Il teorema del bagno pubblico
 Pochi anni or sono la vostra interlocutrice, frequentando bisettimanalmente per sei mesi una libreria con bar e bagno al centro di una grande città, fu in grado di compilare una statistica deprimente che trovava e trova conferma nelle sue esperienze precedenti e successive. Ovvero: su decine e decine di persone monitorate in quei sei mesi (bastano pochi secondi a persona)  solo una aveva spento la luce uscendo dal bagno...e quando l'interlocutrice le si rivolse per i complimenti, risultò non italiana. Rilevante anche il consumo di carta, acqua ed energia per gli odiosissimi phon asciugamani. La cosa non cambiò quando su richiesta, la direttrice della libreria fece appendere un cartello sul grande specchio, in cui si pregava di spegnere la luce, non sprecare acqua né carta e tenere pulito il tutto. (E quando poi il bagno fu disattivato e chiuso a chiave per qualche ragione, dal buco della serratura risultava che la luce all'interno era sempre accesa. Quel che succedeva nella libreria è una spia di quello che succede in un luogo in cui nessuno può vedere il frequentatore e in cui eventuali sprechi non sono dunque né sanzionati né pagati: il bagno pubblico(in stazioni, bar, uffici, scuole, ospedali ecc.).  Si noti che una lampadina da 100 watt  accesa per 12 ore comporta, per il mix di produzione di energia tipico dell'Italia (quasi tutto fossile), l'emissione di 150 kg di anidride carbonica l'anno. E che potabilizzare un metro cubo di acqua - anche se poi finisce nel water - in Italia può richiedere mezzo kilowattora, e dunque comportare l'emissione di 250 grammi di CO2. Quanto alla carta igienica, produrne un kg richiede l'emissione di centinaia di grammi di CO2 (meno se è riciclata). Moltiplichiamo tutto ciò per il numero di bagni pubblici e avremo delle sorprese. Ergo: impegniamoci a far diventare ecologico (e non solo pulito) il bagno pubblico che frequentiamo. E sconteremo decine di kg di CO2 dal nostro conto sprechi (e da quello di tutti)!  E quanto all'asciugatura mani ricordiamo anche il suggerimento del giornalista inglese esperto di consumi Leo Hickman: non è chiaro se è meno ecologico usare il phon o un pezzo di carta o il rotolone di tessuto che poi va lavato, dunque nel dubbio, sventoliamo un attimo le mani (o portiamo con noi un piccolo asciugamano).

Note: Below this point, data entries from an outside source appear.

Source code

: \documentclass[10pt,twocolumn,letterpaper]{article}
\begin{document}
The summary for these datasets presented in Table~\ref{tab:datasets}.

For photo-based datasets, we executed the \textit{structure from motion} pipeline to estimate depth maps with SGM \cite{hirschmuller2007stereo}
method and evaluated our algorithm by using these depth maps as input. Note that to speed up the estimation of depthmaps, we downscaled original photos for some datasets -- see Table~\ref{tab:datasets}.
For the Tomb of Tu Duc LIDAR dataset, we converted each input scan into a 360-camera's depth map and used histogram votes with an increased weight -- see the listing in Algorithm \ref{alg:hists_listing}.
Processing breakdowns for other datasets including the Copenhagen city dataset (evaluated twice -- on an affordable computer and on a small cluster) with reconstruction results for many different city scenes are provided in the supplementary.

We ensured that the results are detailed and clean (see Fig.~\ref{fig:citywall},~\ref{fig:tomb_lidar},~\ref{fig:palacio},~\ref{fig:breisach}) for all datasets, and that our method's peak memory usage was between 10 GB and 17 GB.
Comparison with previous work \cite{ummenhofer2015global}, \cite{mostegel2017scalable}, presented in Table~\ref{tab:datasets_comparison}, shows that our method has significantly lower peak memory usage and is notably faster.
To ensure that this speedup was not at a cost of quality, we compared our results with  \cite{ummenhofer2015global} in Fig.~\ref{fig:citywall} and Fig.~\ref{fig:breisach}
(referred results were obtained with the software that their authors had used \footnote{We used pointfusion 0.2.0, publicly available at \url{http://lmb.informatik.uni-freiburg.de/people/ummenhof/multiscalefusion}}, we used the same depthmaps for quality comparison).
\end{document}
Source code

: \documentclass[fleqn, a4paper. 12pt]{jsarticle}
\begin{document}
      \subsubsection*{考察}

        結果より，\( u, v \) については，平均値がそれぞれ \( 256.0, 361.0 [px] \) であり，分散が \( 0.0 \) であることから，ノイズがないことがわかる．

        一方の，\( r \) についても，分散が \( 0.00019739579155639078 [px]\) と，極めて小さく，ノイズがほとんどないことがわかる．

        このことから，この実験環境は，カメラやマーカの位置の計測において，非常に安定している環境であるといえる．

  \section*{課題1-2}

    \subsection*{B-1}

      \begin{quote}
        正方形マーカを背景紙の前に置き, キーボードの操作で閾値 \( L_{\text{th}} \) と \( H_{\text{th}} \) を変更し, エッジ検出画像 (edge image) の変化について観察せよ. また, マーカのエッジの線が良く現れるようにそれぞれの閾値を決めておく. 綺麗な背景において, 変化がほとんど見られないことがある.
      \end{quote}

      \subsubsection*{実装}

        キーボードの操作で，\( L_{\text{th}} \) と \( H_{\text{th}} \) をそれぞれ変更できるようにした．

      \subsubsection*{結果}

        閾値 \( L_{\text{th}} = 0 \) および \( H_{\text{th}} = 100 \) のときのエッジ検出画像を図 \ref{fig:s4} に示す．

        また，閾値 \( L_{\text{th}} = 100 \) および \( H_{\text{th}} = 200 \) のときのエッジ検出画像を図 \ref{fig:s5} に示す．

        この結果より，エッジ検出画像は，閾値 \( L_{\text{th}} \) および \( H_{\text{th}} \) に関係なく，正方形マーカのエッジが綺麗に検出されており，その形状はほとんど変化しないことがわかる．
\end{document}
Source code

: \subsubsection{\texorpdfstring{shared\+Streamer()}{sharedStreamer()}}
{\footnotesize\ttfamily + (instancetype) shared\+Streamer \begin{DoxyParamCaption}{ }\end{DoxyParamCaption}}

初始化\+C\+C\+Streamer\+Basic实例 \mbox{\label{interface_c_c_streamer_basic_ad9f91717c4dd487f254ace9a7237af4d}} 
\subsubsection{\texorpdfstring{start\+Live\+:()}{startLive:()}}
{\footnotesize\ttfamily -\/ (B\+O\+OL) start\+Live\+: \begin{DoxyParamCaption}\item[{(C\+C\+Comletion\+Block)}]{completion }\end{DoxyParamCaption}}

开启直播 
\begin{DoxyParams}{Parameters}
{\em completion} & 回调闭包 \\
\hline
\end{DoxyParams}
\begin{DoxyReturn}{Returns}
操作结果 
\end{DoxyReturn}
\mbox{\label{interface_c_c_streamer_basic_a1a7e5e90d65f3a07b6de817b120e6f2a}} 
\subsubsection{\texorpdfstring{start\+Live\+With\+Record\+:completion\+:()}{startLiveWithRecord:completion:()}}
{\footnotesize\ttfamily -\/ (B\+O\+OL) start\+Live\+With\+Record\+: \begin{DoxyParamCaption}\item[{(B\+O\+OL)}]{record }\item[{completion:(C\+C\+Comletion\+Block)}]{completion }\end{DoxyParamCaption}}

 Il teorema degli usa e getta, avvelenato regalo
 Gli imballaggi non costano niente direttamente ed è un peccato. Così si incentiva l'usa e getta di lattine, bottigliette, vassoi, buste e tutto il plasticume, l'alluminiume e il vetrume a perdere che nella maggiore delle ipotesi è riciclato, ma certo non recuperando tutta l'energia e la materia perse nella sua produzione originaria. Alcuni calcoli li faremo nelle rubriche seguenti, altri sono nelle precedenti rubriche Verso Copenaghen. Evitare il più possibile, dunque! E che dire degli altri "regali", come i giornali gratuiti (prendere solo quelli che hanno notizie e poi avviarli alla racconta differenziata), la pubblicità cartacea (da rifiutare in tutti i modi, è spreco puro), le riviste patinate pesantissime allegate a certi quotidiani (occorrerebbe una campagna per lasciarli all'edicolante: ognuno di loro è colpevole di centinaia di grammi di anidride carbonica, abbinata all'energia necessaria a produrre la carta, stamparla, trasportare ecc.).  Infine, attenti ai quasi regali: tutti i prodotti che in sé non sarebbero usa e getta ma lo diventano perché di cattiva qualità (i "millelire" in tutti i campi...) e quelli che hanno alternative non usa e getta (pile, rasoi, piatti, tovaglioli,  ecc). Evviva la durata!